Но Манька отвернулась и встала, качаясь, как пьяная, со слабой виноватой улыбкой на белом лице. Они пошли рядом. Перфилий обнимал, поддерживал ее за спину, чувствовал ее худые лопатки, ширкал голенищами сапог, все больше оживляясь, посматривая на море, загораясь, говорил, смеялся над собой, над Манькой, над штормом, будто не он минуту назад держался за киль, хрипло, надсадно орал, напрягался и с ужасом глядел на волны.
4В избе Перфилий растопил печку, стащил с себя все мокрое, переоделся, вынес штаны, свитер и куртку Маньке, ушел в сени и жадно закурил там, рассматривая дрожащие, в ссадинах руки.

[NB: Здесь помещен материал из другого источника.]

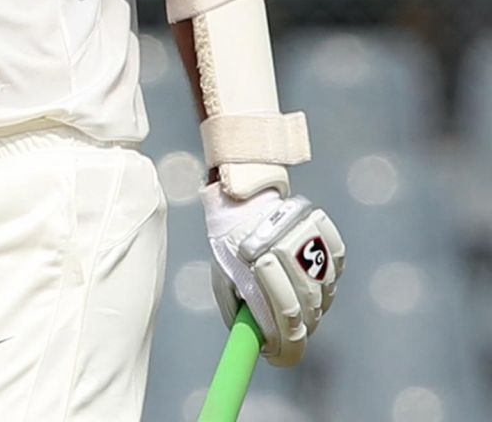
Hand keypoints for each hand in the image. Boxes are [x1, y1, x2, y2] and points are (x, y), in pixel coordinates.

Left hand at [203, 182, 344, 366]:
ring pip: (324, 295)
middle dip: (296, 329)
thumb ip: (239, 312)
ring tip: (293, 298)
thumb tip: (258, 346)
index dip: (286, 350)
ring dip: (312, 306)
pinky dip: (324, 282)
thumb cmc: (230, 246)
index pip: (285, 325)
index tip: (278, 358)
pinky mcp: (326, 231)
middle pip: (307, 313)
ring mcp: (308, 239)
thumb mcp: (223, 279)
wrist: (243, 200)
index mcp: (256, 267)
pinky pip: (336, 271)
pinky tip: (306, 277)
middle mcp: (285, 252)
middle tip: (286, 332)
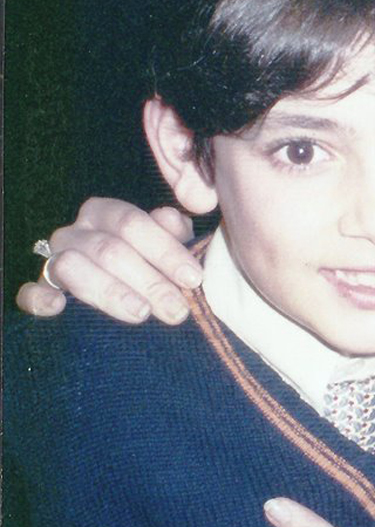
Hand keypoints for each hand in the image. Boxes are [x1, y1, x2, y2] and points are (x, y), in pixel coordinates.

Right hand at [16, 198, 201, 323]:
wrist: (120, 286)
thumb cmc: (149, 262)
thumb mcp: (165, 245)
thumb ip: (173, 233)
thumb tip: (174, 222)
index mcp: (106, 212)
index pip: (133, 223)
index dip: (165, 250)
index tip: (193, 278)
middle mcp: (77, 232)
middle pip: (109, 250)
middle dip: (149, 281)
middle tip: (177, 309)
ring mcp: (55, 259)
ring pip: (74, 268)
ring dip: (111, 292)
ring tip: (142, 313)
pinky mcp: (40, 289)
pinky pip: (29, 292)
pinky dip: (40, 298)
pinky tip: (59, 307)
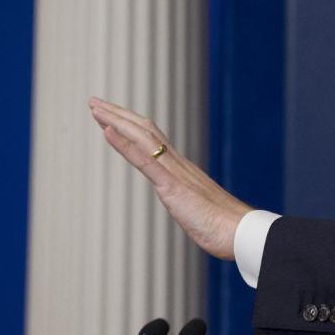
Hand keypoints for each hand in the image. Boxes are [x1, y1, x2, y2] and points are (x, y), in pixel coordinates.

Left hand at [88, 96, 250, 259]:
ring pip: (142, 137)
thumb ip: (190, 203)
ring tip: (96, 109)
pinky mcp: (172, 184)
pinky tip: (107, 130)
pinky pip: (144, 159)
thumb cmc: (223, 226)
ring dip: (116, 121)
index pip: (153, 139)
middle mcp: (178, 164)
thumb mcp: (200, 211)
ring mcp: (175, 172)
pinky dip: (124, 143)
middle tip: (95, 102)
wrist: (239, 231)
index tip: (112, 115)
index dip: (131, 125)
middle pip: (145, 130)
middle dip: (119, 115)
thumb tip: (189, 205)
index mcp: (182, 169)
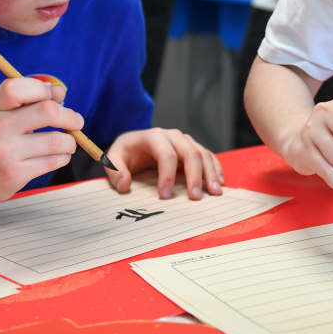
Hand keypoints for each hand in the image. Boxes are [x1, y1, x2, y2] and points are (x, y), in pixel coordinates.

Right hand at [0, 77, 81, 204]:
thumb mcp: (2, 113)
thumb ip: (31, 100)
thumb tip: (60, 91)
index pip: (18, 87)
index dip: (42, 89)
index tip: (52, 98)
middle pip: (48, 111)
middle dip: (70, 116)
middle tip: (76, 121)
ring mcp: (5, 153)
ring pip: (57, 140)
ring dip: (70, 141)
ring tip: (68, 143)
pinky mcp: (14, 175)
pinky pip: (53, 161)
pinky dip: (63, 157)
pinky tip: (58, 156)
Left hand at [105, 128, 223, 199]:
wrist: (134, 144)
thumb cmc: (126, 153)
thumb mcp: (113, 159)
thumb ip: (115, 171)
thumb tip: (124, 185)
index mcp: (154, 136)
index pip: (166, 155)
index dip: (167, 176)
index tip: (165, 196)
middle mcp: (173, 136)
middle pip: (190, 153)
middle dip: (195, 176)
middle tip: (196, 197)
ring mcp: (185, 141)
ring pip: (203, 154)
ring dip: (211, 173)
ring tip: (215, 193)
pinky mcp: (193, 148)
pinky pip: (209, 156)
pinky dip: (216, 169)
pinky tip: (219, 183)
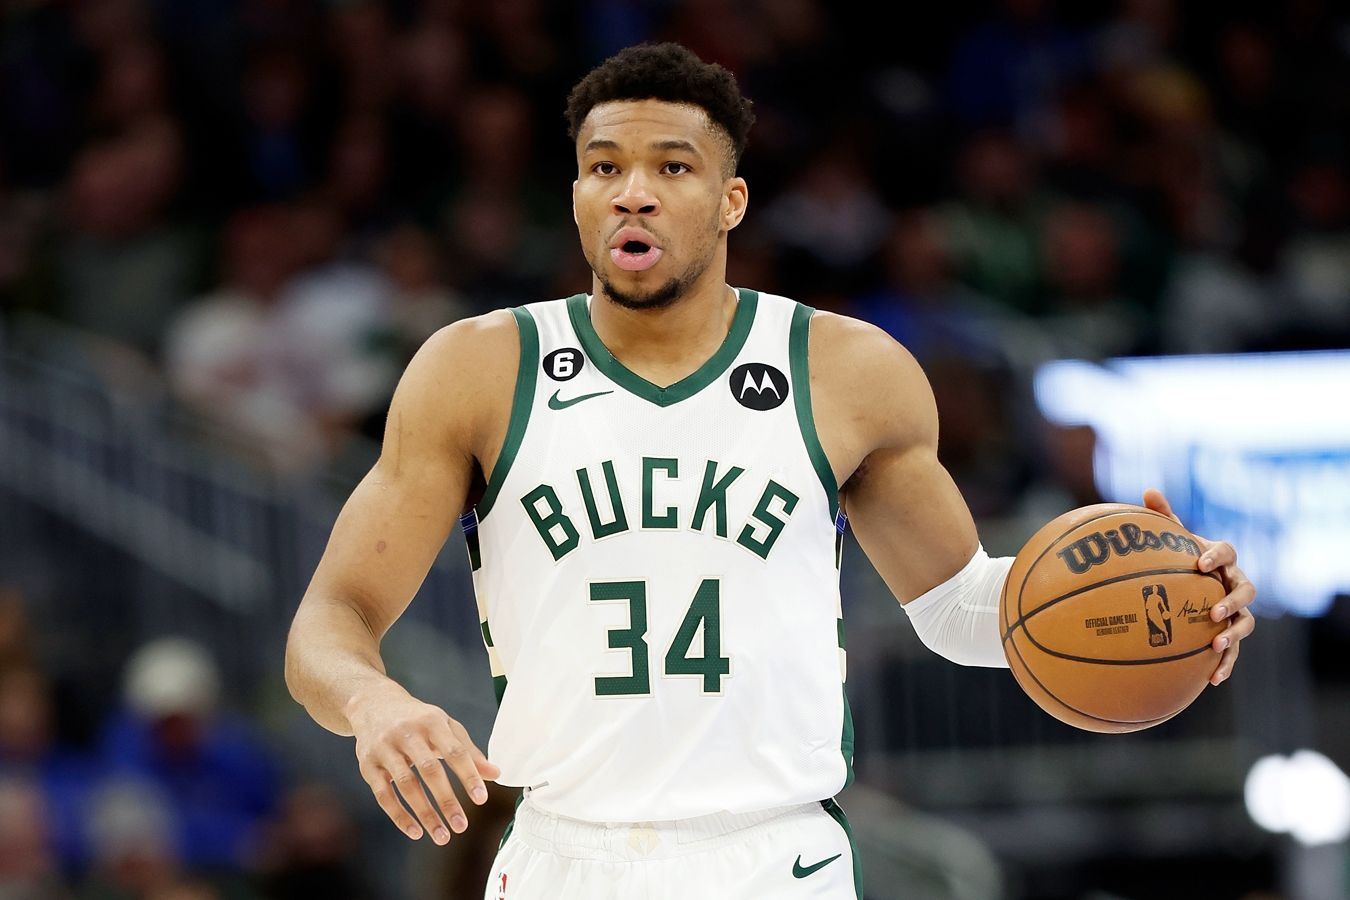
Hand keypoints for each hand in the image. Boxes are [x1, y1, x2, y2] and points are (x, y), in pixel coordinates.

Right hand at [346, 684, 500, 844]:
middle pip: (429, 770)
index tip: (481, 799)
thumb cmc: (418, 719)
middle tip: (461, 826)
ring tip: (442, 835)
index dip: (469, 775)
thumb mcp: (446, 726)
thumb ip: (469, 751)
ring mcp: (385, 749)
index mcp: (432, 722)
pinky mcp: (368, 765)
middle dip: (446, 800)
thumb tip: (495, 774)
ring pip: (406, 785)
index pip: (454, 751)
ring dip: (425, 813)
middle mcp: (407, 733)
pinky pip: (383, 794)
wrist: (374, 705)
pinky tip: (415, 831)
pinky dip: (399, 815)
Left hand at [1143, 488, 1255, 685]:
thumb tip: (1148, 490)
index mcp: (1220, 559)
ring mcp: (1235, 610)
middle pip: (1246, 589)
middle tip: (1213, 611)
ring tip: (1216, 646)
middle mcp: (1234, 583)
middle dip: (1232, 600)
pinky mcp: (1230, 634)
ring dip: (1234, 635)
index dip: (1215, 556)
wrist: (1188, 585)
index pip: (1226, 552)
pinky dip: (1227, 664)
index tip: (1199, 563)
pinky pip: (1234, 650)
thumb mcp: (1170, 539)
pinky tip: (1213, 679)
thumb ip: (1162, 517)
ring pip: (1246, 622)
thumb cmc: (1178, 559)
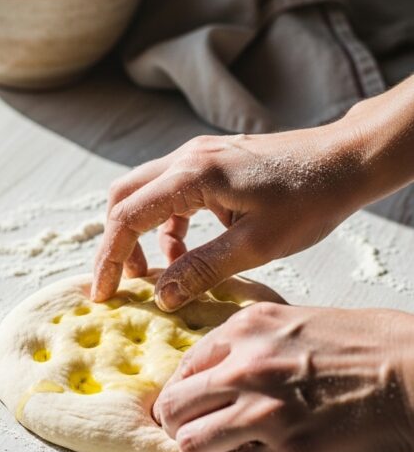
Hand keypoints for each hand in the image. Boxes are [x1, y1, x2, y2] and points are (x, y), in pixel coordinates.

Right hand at [91, 124, 367, 311]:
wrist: (346, 160)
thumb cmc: (310, 200)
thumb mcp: (257, 245)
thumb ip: (203, 269)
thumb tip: (162, 296)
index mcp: (193, 175)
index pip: (128, 216)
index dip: (110, 258)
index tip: (104, 294)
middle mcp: (188, 157)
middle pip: (125, 196)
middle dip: (118, 242)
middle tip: (127, 284)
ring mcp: (200, 154)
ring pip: (147, 192)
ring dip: (145, 233)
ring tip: (163, 273)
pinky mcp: (214, 161)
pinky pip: (173, 191)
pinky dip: (170, 222)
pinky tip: (192, 249)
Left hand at [154, 302, 413, 451]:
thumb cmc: (370, 344)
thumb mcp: (297, 320)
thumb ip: (252, 344)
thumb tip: (219, 374)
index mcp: (246, 329)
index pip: (182, 368)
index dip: (186, 394)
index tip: (197, 407)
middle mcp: (245, 367)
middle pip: (173, 409)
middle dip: (182, 426)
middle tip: (203, 435)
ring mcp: (264, 413)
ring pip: (190, 446)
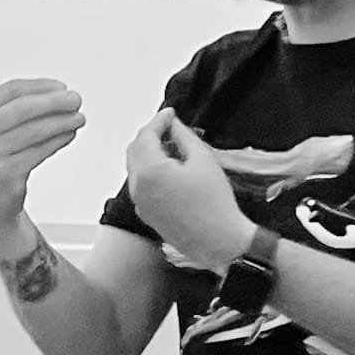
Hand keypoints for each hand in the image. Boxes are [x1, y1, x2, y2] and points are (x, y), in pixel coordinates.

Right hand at [0, 79, 85, 237]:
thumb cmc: (2, 157)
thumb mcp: (2, 128)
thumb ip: (25, 108)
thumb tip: (61, 94)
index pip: (12, 90)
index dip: (41, 86)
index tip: (62, 87)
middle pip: (23, 108)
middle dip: (55, 102)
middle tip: (76, 100)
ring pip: (35, 130)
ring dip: (63, 121)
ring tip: (78, 119)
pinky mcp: (6, 173)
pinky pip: (40, 151)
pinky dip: (59, 140)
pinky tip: (69, 134)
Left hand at [126, 108, 254, 273]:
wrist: (220, 241)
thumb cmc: (215, 203)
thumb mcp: (203, 159)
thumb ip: (184, 136)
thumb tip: (173, 125)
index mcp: (150, 171)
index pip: (145, 135)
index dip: (158, 120)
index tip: (170, 113)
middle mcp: (138, 188)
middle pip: (134, 150)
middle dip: (150, 135)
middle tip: (170, 126)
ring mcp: (140, 203)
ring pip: (136, 168)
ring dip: (149, 153)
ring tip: (173, 146)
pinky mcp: (147, 215)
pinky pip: (141, 185)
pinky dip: (150, 171)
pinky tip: (171, 169)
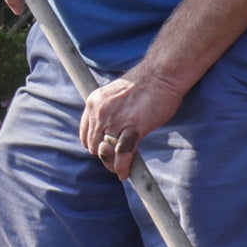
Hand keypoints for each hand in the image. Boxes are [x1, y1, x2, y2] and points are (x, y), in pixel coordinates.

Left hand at [75, 59, 192, 181]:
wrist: (161, 74)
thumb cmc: (144, 83)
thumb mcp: (115, 93)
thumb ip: (109, 110)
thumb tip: (112, 128)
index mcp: (94, 102)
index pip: (85, 133)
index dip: (93, 145)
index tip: (103, 149)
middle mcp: (100, 113)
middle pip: (94, 146)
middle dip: (104, 156)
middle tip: (114, 161)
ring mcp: (116, 121)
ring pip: (106, 153)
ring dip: (112, 164)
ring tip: (119, 169)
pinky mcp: (133, 128)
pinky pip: (123, 154)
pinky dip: (122, 166)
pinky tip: (125, 172)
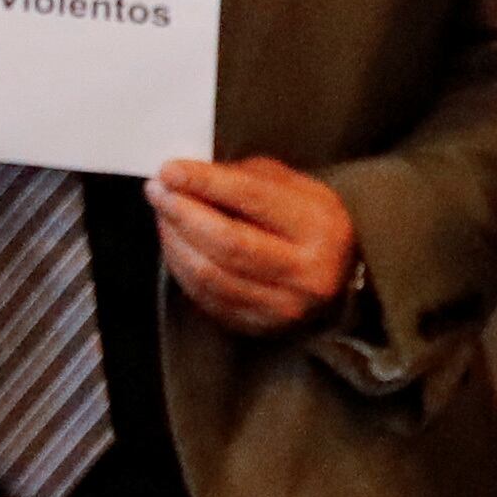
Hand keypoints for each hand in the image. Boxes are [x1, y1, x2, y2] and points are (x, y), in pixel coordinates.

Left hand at [148, 156, 358, 333]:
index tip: (170, 170)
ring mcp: (282, 306)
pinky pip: (205, 296)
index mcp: (319, 227)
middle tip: (158, 191)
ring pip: (210, 273)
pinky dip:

– Скоро ль, что ль! – закричал он через минуту.
– Ой! Сейчас! – испуганно отозвалась Манька и заторопилась, с усилием стаскивая прилипшее к телу платье и рубашку. Одеваясь в сухое, путаясь с непривычки в длинных штанах, она покосилась, потрогала свою еще чуть припухающую грудь, тяжело вздохнула.
– Ну? – опять крикнул Перфилий из сеней.
– Иди! – смущенно разрешила Манька, торопясь, опуская глаза, стесняясь мужской одежды, быстро вынесла вон все свое мокрое, выжала и развесила на ветру.
– Ну-ка! – встретил ее Перфилий. – Поди сюда! Сейчас лечиться будем по последнему слову науки и техники…
Он посадил Маньку за стол, на лавку, достал из-под койки начатую вчера бутылку водки, налил в стаканы ей и себе.
– Выпьем! – сказал он жарко, глядя ей в лицо. – Пей, пей! Подымем стаканы, содвинем их сразу… Это от простуды. С благополучным приземлением вас…
Он выпил первый, подышал открытым ртом и тотчас налил в кружки чаю. Манька тоже выпила, задохнулась, затрясла головой. Она быстро опьянела, зарозовела, зеленые глаза ее замерцали. Вся обмирая, ужасаясь, все больше, острее хотела она только одного: чтобы обнял, поцеловал ее Перфилий.
И Перфилий, взглянув на нее, вдруг замолчал и побледнел. Отодвинув кружку с чаем, он встал, легким хищным шагом вышел из избы, быстро посмотрел в обе стороны: берег был пустынен. Он вернулся, напряженно сел, стал жадно, открыто разглядывать Манькино лицо с пылающими щеками, влажные еще, курчавившиеся волосы, опущенные золотистые ресницы, уже понимая причину ее молчания, ее странности, опущенных глаз, сиплого голоса. Грозно, гулко шумело за стеной море, а в избе было тепло, сухо, трещала печка, пахло рыбой.
– Тебе лет-то сколько? – быстро спросил он изменившимся голосом.
– Идти мне надо… – слабо сказала Манька, приподнимаясь, и тут же села.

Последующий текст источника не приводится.